Imputation – A Late Night Thought

It is late as I write this, and I do have a final tomorrow (the last one!) but I have just thought of something that I am sure is not new, but I feel is a sort of vindication of Wright’s view on justification (I am not endorsing it here, just seeking clarity).

Wright says that justification is present in that God is righteous to declare that a person who, right now, believes in Christ Jesus as Lord and Savior is a member of the family of Abraham and therefore they are forgiven of their sins because that belief is evidence that the Spirit is working in the heart of the person who believes already, and so their assurance is clear because they have been called (the Spirit’s effectual call) and so God declares that they are in the Covenant, children of the promised Spirit, sons of Abraham and of the sin forgiven people of God.

I hope that this is an okay summary…

People often question why it is okay for Wright when he says that the imputation of the righteousness of Christ to us is unnecessary and not indicated in the Pauline corpus. I think that the imputation aspect may sound confusing in terms of Wright’s view, but I do think that the substance of it still stands as not a denial of imputation, but a different way of stating the same thing.

When God declared Jesus to be the Messiah by the resurrection of the dead, it is described as our Lord’s vindication, showing that indeed his sacrifice was acceptable, that he was the spotless Lamb of God who took away the sins of the world. We are declared righteous because we have faith in the objective work of Christ, indicating a previous action that occurs in our hearts by the Spirit of Holiness by which Jesus was raised from the dead. This same Spirit then gives us the “resurrection life” of Christ, the same resurrection that was Jesus’ vindication/justification. God declared Jesus to be “righteous” on Easter Sunday. That same “righteousness” of Christ (in obedience unto death) is the reason, or the grounds, for justification being a “present reality” in the way that Wright seems to be saying. Because Jesus was resurrected in the middle of history, we can be declared righteous in the middle of history. This splits justification up a bit chronologically (which makes some uncomfortable, but you cannot please everybody) but the righteousness of Christ (resurrection being his “justification”) is still counted to us before the present Tribunal of God because the effectually calling and indwelling Spirit is the righteousness of Christ given to us, enlightening our minds and hearts to see and believe in the crucified and risen Savior and Lord Christ for our sins, paying for them on the cross, and thereby making God “righteous” to declare sinners  just before His Judgment because what the Spirit began in his work of conforming us to the image of Christ (in who’s justification we share by our mutual Spirit), he will complete on the Last Day, when we stand glorious before the Throne of God and Christ and are welcomed because we are his children because of the Spirit.
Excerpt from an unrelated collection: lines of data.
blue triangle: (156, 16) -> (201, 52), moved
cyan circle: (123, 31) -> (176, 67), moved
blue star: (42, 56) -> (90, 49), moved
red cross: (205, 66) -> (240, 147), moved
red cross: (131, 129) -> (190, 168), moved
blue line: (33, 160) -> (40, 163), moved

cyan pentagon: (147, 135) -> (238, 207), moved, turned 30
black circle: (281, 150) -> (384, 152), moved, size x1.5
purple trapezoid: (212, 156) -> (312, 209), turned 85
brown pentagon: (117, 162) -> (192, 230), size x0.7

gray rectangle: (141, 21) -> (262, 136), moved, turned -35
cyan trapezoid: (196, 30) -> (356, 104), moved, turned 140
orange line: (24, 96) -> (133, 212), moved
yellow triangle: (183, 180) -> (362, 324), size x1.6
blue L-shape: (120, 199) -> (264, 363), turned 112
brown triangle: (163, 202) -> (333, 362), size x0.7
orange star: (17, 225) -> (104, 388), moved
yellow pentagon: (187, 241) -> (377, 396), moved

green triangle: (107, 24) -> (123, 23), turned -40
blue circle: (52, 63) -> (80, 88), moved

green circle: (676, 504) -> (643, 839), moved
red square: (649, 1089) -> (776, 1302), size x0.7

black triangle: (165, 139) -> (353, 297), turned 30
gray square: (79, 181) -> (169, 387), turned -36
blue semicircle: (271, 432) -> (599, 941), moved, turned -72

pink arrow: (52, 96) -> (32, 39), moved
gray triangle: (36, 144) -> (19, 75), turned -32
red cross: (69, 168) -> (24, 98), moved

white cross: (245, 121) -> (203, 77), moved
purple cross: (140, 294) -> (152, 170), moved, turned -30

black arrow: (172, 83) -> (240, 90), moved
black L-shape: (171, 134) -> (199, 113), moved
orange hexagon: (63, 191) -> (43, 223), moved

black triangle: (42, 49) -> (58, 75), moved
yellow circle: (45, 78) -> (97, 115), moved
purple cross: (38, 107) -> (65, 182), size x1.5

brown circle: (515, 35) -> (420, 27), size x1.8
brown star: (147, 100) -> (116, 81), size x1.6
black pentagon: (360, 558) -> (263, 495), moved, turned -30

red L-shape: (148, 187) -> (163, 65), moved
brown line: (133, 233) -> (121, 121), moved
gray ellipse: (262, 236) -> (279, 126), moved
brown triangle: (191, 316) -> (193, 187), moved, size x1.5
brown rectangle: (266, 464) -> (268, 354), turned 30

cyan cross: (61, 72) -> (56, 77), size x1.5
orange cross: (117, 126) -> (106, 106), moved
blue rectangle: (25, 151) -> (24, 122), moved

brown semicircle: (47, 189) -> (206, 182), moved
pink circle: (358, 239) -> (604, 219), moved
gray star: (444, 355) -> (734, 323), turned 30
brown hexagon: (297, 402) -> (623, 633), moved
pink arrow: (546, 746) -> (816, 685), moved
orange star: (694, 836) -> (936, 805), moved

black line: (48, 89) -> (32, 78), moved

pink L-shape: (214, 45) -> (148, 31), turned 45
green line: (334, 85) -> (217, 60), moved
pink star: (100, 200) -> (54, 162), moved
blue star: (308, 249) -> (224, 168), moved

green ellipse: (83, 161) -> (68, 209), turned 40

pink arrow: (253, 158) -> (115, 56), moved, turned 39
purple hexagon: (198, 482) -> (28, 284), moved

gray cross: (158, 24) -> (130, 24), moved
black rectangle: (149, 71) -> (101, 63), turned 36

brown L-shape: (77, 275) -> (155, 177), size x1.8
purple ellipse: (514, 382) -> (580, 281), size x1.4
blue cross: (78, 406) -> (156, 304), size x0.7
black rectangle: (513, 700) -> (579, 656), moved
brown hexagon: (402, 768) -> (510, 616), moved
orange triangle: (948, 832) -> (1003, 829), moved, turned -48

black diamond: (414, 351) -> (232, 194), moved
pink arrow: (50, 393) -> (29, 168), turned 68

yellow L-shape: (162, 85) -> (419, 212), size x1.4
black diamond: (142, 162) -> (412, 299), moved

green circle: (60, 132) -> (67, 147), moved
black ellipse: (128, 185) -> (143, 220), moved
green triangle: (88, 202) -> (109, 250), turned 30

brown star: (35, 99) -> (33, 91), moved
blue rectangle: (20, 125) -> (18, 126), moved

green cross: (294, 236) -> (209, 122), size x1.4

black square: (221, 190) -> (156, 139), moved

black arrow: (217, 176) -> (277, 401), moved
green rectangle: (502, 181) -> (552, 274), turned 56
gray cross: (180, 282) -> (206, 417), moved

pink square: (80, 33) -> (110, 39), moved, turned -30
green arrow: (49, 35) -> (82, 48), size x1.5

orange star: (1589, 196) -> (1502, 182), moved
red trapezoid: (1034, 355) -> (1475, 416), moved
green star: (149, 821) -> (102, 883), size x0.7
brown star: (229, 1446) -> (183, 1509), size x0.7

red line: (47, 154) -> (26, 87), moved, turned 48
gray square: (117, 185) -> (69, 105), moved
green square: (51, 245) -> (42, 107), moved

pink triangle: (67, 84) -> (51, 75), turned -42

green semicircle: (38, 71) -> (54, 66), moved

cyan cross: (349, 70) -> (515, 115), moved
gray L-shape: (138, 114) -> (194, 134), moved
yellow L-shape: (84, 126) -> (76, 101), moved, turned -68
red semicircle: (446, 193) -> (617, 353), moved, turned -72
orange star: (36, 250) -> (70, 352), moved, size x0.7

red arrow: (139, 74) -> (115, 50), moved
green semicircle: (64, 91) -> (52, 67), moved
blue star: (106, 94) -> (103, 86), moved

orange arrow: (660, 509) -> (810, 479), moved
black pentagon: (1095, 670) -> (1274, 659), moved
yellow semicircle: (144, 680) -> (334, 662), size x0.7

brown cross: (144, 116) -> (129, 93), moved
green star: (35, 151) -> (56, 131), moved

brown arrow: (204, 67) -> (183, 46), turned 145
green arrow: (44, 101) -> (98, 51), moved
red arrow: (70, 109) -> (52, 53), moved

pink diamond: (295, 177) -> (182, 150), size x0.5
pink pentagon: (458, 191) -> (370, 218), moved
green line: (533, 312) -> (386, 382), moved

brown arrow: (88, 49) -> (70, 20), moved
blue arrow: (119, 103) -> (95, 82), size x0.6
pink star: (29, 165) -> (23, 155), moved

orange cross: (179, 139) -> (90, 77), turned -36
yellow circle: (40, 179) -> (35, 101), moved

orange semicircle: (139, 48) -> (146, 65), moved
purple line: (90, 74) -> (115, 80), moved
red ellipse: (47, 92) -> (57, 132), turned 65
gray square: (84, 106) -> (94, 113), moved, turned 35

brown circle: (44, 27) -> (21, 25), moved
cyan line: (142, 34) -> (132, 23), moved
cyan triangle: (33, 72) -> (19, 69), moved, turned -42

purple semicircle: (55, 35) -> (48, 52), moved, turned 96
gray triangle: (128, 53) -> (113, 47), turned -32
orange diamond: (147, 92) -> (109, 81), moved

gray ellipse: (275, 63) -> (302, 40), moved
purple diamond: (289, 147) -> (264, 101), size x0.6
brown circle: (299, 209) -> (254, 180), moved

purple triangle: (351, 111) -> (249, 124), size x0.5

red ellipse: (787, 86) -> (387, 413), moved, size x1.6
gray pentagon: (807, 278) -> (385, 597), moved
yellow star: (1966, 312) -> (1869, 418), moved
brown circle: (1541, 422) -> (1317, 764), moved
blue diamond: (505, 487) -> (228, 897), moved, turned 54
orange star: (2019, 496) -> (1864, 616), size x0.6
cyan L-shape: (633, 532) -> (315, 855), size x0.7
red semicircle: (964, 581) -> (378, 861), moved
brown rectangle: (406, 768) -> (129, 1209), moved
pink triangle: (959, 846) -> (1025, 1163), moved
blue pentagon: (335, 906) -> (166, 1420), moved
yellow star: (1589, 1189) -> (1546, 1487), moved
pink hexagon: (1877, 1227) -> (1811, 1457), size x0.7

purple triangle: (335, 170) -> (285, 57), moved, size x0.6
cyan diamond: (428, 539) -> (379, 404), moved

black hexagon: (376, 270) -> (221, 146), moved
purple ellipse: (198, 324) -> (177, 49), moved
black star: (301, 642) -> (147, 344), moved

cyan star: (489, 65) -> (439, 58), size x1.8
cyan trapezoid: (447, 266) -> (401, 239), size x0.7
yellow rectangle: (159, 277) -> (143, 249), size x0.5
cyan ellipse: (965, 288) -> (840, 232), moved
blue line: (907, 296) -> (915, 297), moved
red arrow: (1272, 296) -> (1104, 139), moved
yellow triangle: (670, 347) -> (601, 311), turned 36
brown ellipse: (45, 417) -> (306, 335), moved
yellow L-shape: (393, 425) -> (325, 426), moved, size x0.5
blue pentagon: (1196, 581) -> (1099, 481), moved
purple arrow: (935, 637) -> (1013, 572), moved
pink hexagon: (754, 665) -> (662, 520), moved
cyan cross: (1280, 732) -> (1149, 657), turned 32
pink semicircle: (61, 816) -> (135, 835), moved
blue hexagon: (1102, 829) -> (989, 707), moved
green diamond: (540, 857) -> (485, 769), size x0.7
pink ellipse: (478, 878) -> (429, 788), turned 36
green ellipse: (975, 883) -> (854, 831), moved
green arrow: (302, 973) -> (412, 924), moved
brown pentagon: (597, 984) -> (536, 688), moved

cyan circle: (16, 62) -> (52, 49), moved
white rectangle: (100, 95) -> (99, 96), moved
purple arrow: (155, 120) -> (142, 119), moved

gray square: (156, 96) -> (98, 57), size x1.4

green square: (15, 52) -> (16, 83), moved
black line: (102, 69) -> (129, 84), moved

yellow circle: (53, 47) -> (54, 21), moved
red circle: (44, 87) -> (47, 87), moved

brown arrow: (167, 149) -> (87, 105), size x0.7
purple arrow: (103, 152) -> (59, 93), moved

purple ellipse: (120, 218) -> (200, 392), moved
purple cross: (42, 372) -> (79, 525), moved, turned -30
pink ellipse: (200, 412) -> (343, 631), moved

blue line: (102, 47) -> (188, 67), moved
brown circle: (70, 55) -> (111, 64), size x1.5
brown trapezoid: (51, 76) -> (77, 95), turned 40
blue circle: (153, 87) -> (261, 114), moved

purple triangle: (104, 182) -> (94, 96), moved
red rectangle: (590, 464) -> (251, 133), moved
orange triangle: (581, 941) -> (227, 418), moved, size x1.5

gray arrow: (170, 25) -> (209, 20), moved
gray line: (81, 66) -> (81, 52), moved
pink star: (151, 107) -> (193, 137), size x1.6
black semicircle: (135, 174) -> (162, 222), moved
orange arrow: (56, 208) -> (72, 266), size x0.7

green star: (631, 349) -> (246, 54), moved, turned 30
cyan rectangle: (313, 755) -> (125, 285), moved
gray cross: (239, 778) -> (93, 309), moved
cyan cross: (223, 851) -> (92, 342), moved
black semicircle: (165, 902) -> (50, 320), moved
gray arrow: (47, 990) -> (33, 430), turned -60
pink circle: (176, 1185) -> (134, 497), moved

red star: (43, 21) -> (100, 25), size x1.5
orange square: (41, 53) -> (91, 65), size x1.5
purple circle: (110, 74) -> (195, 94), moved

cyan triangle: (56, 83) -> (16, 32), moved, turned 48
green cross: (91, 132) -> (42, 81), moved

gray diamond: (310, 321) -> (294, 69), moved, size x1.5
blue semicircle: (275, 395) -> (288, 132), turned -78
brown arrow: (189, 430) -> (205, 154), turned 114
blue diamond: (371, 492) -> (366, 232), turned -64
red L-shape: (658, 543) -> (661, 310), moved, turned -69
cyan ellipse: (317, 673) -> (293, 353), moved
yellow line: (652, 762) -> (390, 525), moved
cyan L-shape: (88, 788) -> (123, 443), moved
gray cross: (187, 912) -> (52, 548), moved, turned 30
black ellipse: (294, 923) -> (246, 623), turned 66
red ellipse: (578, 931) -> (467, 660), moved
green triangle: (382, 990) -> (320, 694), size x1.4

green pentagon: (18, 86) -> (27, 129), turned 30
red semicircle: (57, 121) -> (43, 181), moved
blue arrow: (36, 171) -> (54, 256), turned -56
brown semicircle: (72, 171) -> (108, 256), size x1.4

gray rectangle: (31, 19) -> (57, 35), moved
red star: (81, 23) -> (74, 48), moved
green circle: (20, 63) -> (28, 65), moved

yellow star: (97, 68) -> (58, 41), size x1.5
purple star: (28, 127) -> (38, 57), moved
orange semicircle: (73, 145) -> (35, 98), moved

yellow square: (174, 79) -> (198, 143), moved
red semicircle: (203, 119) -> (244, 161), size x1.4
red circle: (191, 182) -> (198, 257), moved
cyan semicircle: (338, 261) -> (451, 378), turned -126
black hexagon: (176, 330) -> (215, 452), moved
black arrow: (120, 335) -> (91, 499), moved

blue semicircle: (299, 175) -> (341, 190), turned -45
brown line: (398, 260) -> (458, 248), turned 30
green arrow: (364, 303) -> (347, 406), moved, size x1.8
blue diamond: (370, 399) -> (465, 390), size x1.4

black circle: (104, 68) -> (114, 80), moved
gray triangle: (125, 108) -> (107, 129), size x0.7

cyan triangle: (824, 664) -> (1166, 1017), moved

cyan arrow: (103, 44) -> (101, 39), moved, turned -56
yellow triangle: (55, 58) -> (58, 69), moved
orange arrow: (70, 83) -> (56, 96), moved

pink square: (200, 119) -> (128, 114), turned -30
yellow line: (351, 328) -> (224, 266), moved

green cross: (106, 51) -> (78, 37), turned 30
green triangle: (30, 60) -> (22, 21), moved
That completion of the Spirit’s work could be a life lived out in faithfulness to God through Christ, or it could be a thief on the cross story of believing that Jesus was the Messiah even though he was crucified (which proved he did have Abraham’s faith, who believed that his “son of the promise” would be raised from the dead). The thief, standing before the Tribunal of God at the end of history doesn’t need to feel uncomfortable because he did not have time to live out his life in obedience to Christ, but can rather say, as any good Reformed theologian would agree, that his sin was taken at the cross, and Jesus was faithful to death, and so would be resurrected. The theif’s statement of faith was proof that God first loved him and gave his Son for his sins, and that the Spirit called him and the Father justified him (his profession of faith being the proof of the Spirit’s work) on the basis of the work of the Son because God’s righteousness was expressed in the crucifixion and resurrection of His Christ. Therefore the thief, by the faithfulness of Christ, is right with God, and his, shortly thereafter occurring, physical death destroyed his sinful nature completely and he could therefore be with Christ in Paradise that very day.

That ended up being longer and probably repetitive. Any problems with this that you see I am certainly willing to discuss further as I have not given in completely to this stuff, I just don’t see a problem on the surface with this way of describing the glorious reality that is our right standing before God on judgment day.